We all know the golden New Year resolution where we claim the next semester will be handled totally differently. Or that night just before the exam when we cram the bits of information captured on both sides of numerous A4 papers and thinking how on earth the time flew by without us even noticing. If you do not relate to the above scenarios then one – you should be really proud of yourself, and two, this article will probably add no extra value to you (yet you might grab some new time management hints for the future). However if you can clearly remember the exact moments of panic and despair just before the deadline – the following info can turn your life around in just one go (tested and proven on personal experience of a final year Management undergraduate).
The following method is simple and quite straight forward to ensure ease of practical implementation. I call it 'The Smashing Table'.
- Create an excel table with 6 rows and n number of lines (n=number of enrolled courses). You can draw it by hand if you feel more comfortable this way.

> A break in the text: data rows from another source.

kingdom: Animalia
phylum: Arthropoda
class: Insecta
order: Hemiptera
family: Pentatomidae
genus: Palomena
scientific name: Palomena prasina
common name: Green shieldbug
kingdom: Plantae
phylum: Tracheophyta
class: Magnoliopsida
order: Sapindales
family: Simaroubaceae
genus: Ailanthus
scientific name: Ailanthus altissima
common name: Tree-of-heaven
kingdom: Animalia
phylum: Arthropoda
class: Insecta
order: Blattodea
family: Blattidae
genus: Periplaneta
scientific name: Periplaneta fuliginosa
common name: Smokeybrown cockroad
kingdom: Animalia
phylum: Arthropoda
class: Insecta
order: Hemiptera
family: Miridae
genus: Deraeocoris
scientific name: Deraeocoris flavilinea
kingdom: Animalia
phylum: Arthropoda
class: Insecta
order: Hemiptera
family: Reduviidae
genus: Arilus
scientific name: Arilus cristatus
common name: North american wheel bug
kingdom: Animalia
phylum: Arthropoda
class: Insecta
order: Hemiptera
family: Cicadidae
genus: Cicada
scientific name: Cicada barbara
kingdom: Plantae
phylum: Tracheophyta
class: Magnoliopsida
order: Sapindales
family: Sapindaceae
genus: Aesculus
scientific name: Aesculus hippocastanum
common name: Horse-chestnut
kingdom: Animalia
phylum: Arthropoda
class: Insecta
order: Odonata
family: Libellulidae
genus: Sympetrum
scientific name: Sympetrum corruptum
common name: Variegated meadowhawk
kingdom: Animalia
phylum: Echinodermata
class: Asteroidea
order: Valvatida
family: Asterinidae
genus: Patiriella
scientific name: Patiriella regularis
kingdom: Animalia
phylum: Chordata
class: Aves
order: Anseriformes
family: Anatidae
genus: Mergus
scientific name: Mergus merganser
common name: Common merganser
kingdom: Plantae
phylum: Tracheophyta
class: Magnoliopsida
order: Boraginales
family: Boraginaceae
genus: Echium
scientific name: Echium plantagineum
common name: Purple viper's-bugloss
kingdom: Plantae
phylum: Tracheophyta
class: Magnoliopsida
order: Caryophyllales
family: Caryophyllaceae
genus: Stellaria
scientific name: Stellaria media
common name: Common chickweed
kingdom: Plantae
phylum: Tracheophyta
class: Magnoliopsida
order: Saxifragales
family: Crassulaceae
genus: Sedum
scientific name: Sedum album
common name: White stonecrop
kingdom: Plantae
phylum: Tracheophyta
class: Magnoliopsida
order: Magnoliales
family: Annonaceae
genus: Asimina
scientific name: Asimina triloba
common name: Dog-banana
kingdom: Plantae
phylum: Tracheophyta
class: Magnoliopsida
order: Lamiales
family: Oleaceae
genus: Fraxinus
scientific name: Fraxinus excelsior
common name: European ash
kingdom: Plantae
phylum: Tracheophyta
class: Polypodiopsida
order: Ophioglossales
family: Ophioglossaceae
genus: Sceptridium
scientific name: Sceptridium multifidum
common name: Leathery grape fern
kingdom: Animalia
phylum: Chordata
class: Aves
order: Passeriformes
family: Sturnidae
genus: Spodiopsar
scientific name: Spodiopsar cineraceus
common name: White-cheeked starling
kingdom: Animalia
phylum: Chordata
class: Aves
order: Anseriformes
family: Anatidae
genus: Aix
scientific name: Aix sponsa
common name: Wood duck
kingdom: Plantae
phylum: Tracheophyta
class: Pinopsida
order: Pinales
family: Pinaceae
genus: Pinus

Row 1 is 'Course Name'. List the courses in descending order according to their weights (total credits). Row 2 will include 'Course Credits'. That sets a priority base for planning the study sessions later.
- Row 3 can be named as 'weekly private study hours' – here you should put the number of private study hours estimated by the course coordinators (total amount is usually stated in the course outline). Simply divide the total hours by the number of study weeks estimated for the course. Such an estimation will allow you to know the exact minimum number of hours per week that you should be spending on reading/research/etc. Personally, I find it extremely useful since the final year requires enormous flexibility and knowing the minimum estimate helps to stay on track in highly uncertain conditions.
- Row 4 includes the 'Described assessment method' and its weight in the final course mark. When courses consist of both coursework/essay and exams – knowing the weight of all assignments separately will allow a more accurate allocation of your time and effort (realistic approach to achieving the desired mark).
- Finally, row 5 should include 'assessment deadlines' that will then help you to estimate weeks remaining until the assessment in the 6th row. Row 6 will be the second priority base for estimating which courses require more urgent handling and which can be approached in a more relaxed steady paced manner.
When putting the table together you should remember to be honest and bold with yourself. Asking the following questions allows time management planning to be more realistic and thus actually effective:
- What is my initial goal (marks wise)?
- Are the amount of private study hours going to be enough for me?
- Are there any deadline clashes that will reduce the actual number of weeks left till assessment?